• [INSTRUCTIONS FOR THE TASK]:
Could you write out, without any changes, the lines from the one containing "Zaščitite podvozje pred" through the final line of the rows below, both ends included?

= = = =

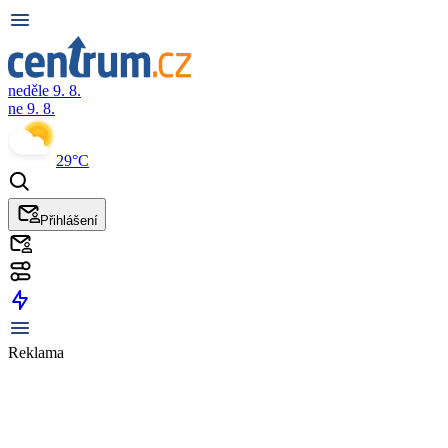
neděle 9. 8.
ne 9. 8.
29°C
Přihlášení
Reklama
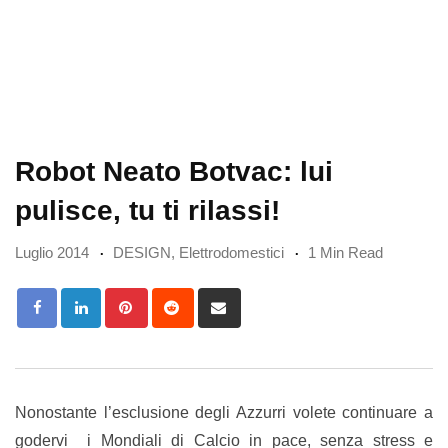
Robot Neato Botvac: lui
pulisce, tu ti rilassi!
Luglio 2014
DESIGN
,
Elettrodomestici
1 Min Read
Pinterest
Reddit
Share
via
Email
Nonostante l’esclusione degli Azzurri volete continuare a
godervi i Mondiali di Calcio in pace, senza stress e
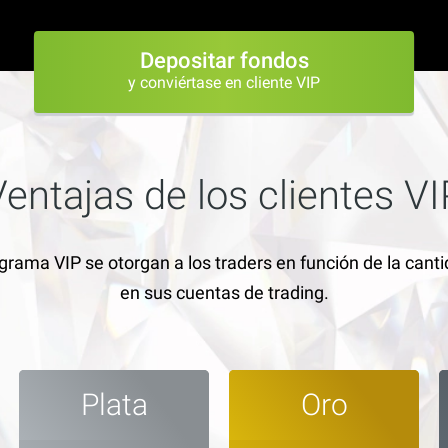
Depositar fondos
y conviértase en cliente VIP
Ventajas de los clientes VI
ograma VIP se otorgan a los traders en función de la canti
en sus cuentas de trading.
Plata
Oro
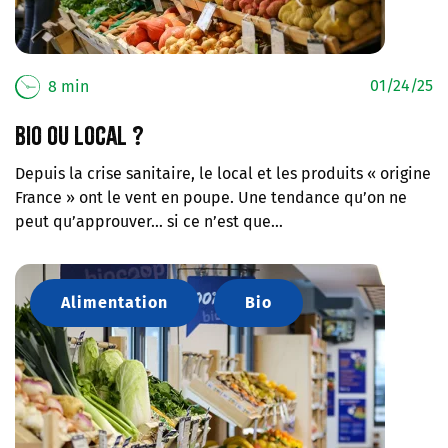
01/24/25
8 min
Bio ou local ?
Depuis la crise sanitaire, le local et les produits « origine
France » ont le vent en poupe. Une tendance qu’on ne
peut qu’approuver… si ce n’est que…
Alimentation
Bio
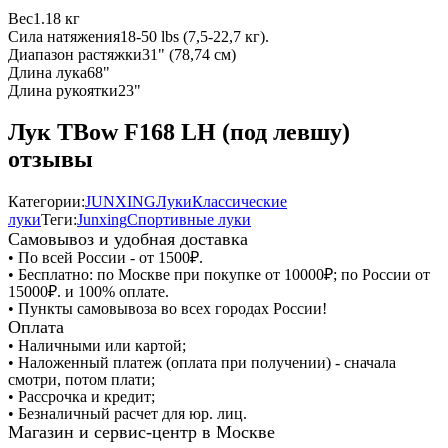
Вес
1.18 кг
Сила натяжения
18-50 lbs (7,5-22,7 кг).
Диапазон растяжки
31" (78,74 см)
Длина лука
68"
Длина рукоятки
23"
Лук TBow F168 LH (под левшу)
отзывы
Категории:
JUNXING
Луки
Классические
луки
Теги:
Junxing
Спортивные луки
Самовывоз и удобная доставка
• По всей России - от 1500₽.
• Бесплатно: по Москве при покупке от 10000₽; по России от
15000₽. и 100% оплате.
• Пункты самовывоза во всех городах России!
Оплата
• Наличными или картой;
• Наложенный платеж (оплата при получении) - сначала
смотри, потом плати;
• Рассрочка и кредит;
• Безналичный расчет для юр. лиц.
Магазин и сервис-центр в Москве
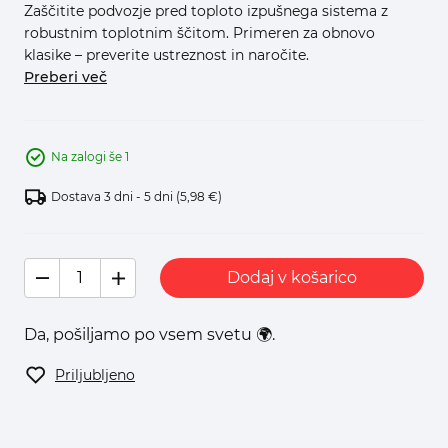
Zaščitite podvozje pred toploto izpušnega sistema z
robustnim toplotnim ščitom. Primeren za obnovo
klasike – preverite ustreznost in naročite.
Preberi več
Na zalogi še 1
Dostava 3 dni - 5 dni
(5,98 €)
Dodaj v košarico
Da, pošiljamo po vsem svetu 🌍.
Priljubljeno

= = = =

• [RESPONSE TO THIS EXERCISE]:
Zaščitite podvozje pred toploto izpušnega sistema z
robustnim toplotnim ščitom. Primeren za obnovo
klasike – preverite ustreznost in naročite.
Preberi več
Na zalogi še 1
Dostava 3 dni - 5 dni
(5,98 €)
Dodaj v košarico
Da, pošiljamo po vsem svetu 🌍.
Priljubljeno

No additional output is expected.